H100 Usage Guide
Limited Access
The H100 GPU is currently only available to select groups.
Our H100 node, known as h1gpu01, has two H100 cards in it capable of splitting up into multiple ways to allow for a mix of performance versus capacity. This is done using the Multi-Instance GPU (MIG) feature built into certain NVIDIA cards.
Specifications
Node Specs
| CPU | AMD EPYC 9354 32-Core (x2) |
| CPU Cores (Total) | 64 |
| CPU Clock (Base/Boost) | 3.25 GHz / 3.75 GHz |
| Memory | 384 GB |
| Local Scratch | 800 GB |
GPU+MIG Set Up
| Quantity | VRAM | Slurm Setting |
|---|---|---|
| 7 | 11GB | --gres=gpu:h100_11gb |
| 1 | 94GB | --gres=gpu:h100_94gb |
Last Updated: 9/08/2025
Capacity vs Performance - Changes Often
This server is always changing based on performance vs capacity needs. Depending on what is needed by faculty for classes and projects, the H100 may be adjusted at any time to match those needs.
Before you use the H100, we recommend viewing the table above to see the current configurationa and adjust your scripts accordingly.
Limited Access
The following accounts are currently approved to use the H100 server. Use myaccounts to see which accounts your user account is under. If you need access to this server for your research, please contact us to discuss options.
- gomesr_reu
- gomesr_pdac_scans
- gomesr_RAG_2
If you are in one of these accounts and your default is not listed above, you may need to add --account=XXX to your sbatch or sinteract command to use the H100s.
sinteract Example
sbatch Example
or add it to your Slurm script
Slurm Settings
Running jobs on the H100 GPU requires a few changes that are different from other GPU nodes. This includes using a special partition (h1gpu0) and specifying which VRAM configuration you'd like to use (gres).

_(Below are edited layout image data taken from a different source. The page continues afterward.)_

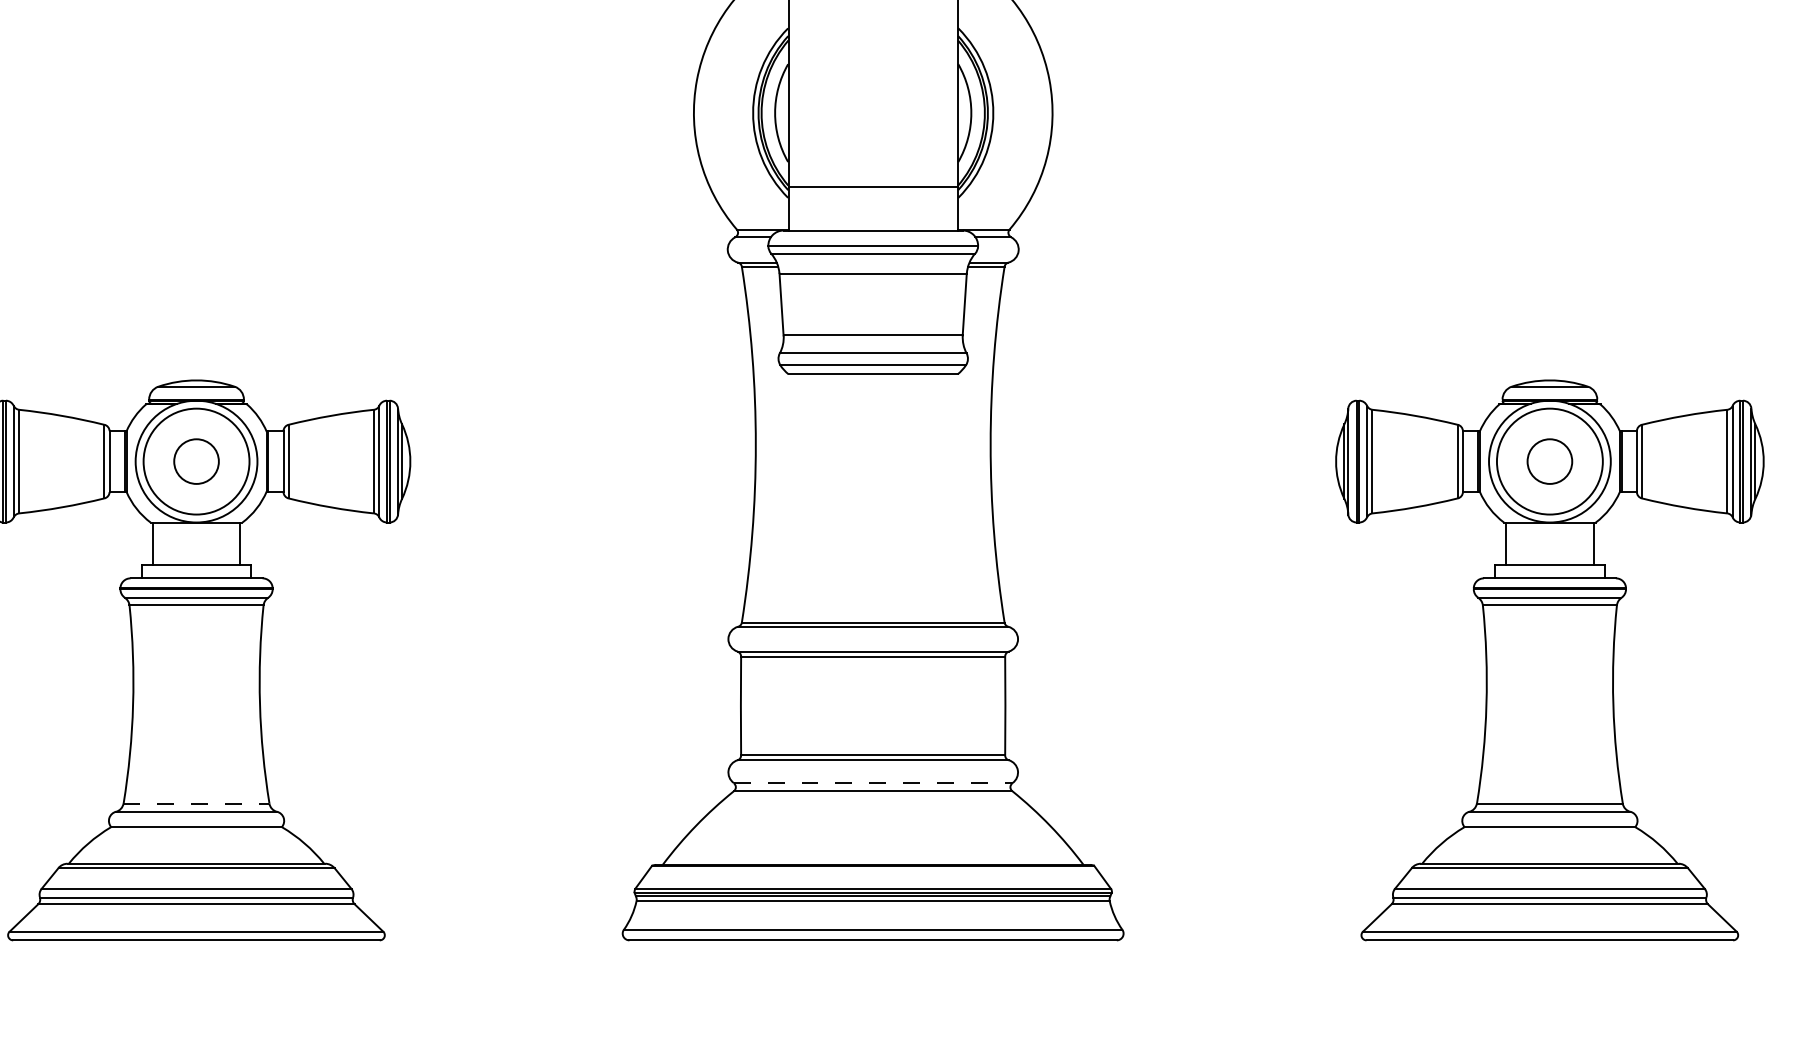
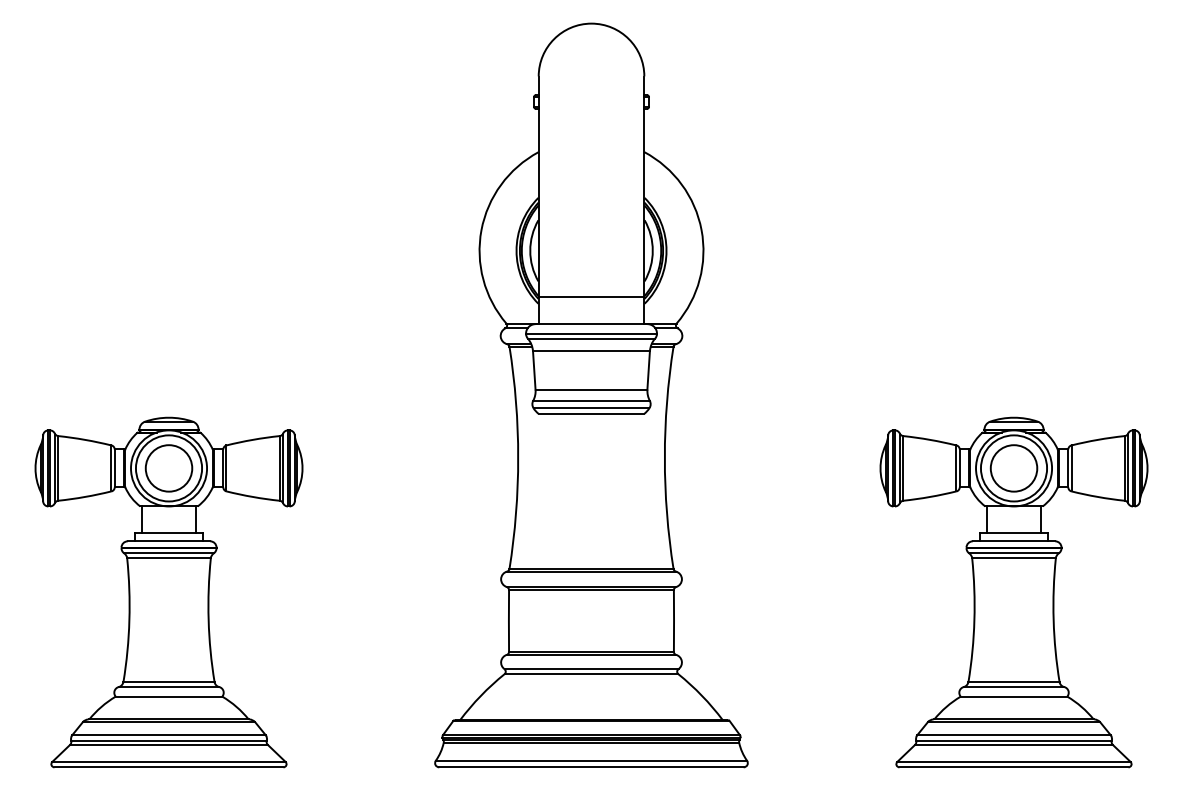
circle: (195, 461) -> (168, 468), size x1.67
circle: (1549, 461) -> (1013, 468), size x1.67
line: (874, 783) -> (592, 669), dashed -> solid
line: (195, 804) -> (168, 682), dashed -> solid

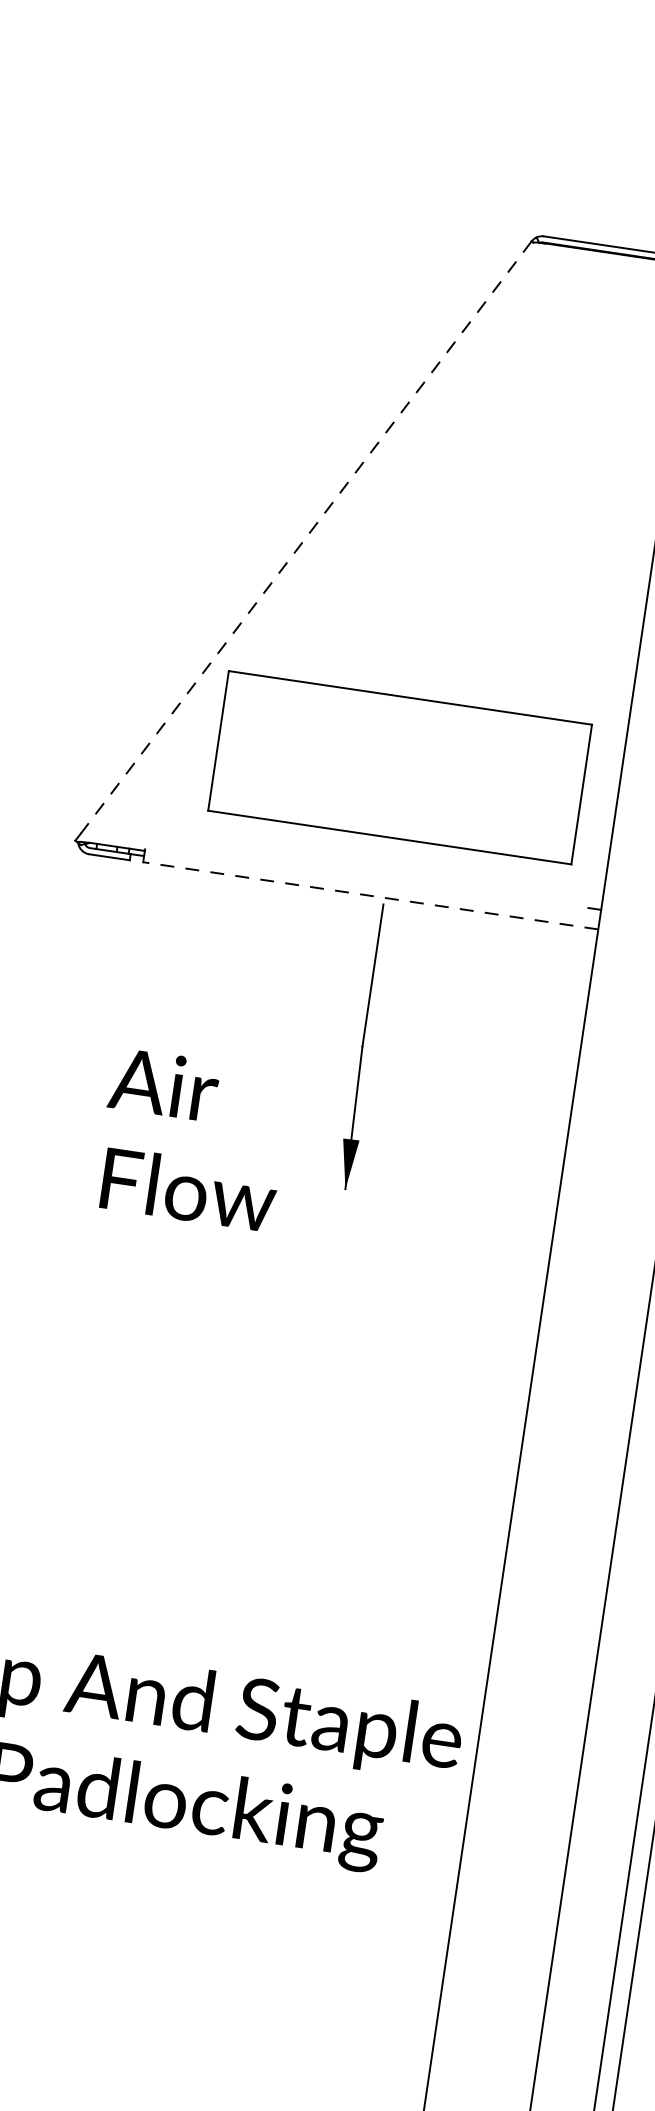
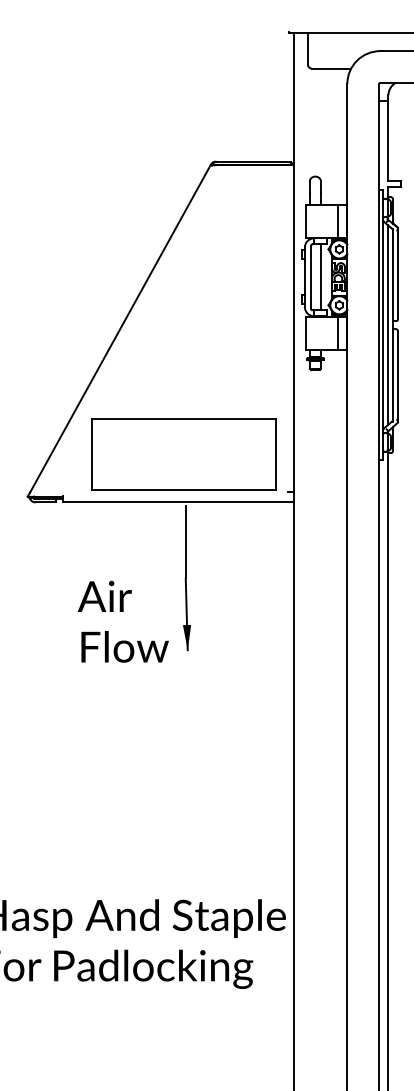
line: (306, 538) -> (120, 329), dashed -> solid
part: (399, 767) -> (183, 454), moved
line: (370, 895) -> (178, 502), dashed -> solid
text: (191, 1138) -> (122, 621), moved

When specifying --gres=gpu:h100_XXX, make sure to review the GPU+MIG Set Up section to know exact memory options as they can change at any time.
sinteract
sbatch
Account: #SBATCH --account=ABC
Partition: #SBATCH --partition=h1gpu
GRES: #SBATCH --gres=gpu:h100_11gb (Instead of --gpus=)
Time: Max 2 Days
#SBATCH --account=my-research-group
#SBATCH --partition=h1gpu
#SBATCH --gres=gpu:h100_94gb
#SBATCH --time=2-00:00:00
module load python-libs
conda activate my-env
python script.py
Known Issues
Full usage of the H100 is still in development and requires several changes that are being worked out. Some of these are specific to the use of MIG in the H100, and some of them are related to other components in the compute node that are newer than other servers in our cluster.
- The 11gb option is not currently available to other groups automatically. (94GB is to remain restricted)
- Metrics dashboard does not currently show usage metrics of GPU cards due to how NVIDIA reports stats about MIG-based cards.
- Slurm does not track GPU utilization or memory for statistics.
- The high-speed slingshot network connected to the storage servers is currently not available (impacts heavy read/write operations).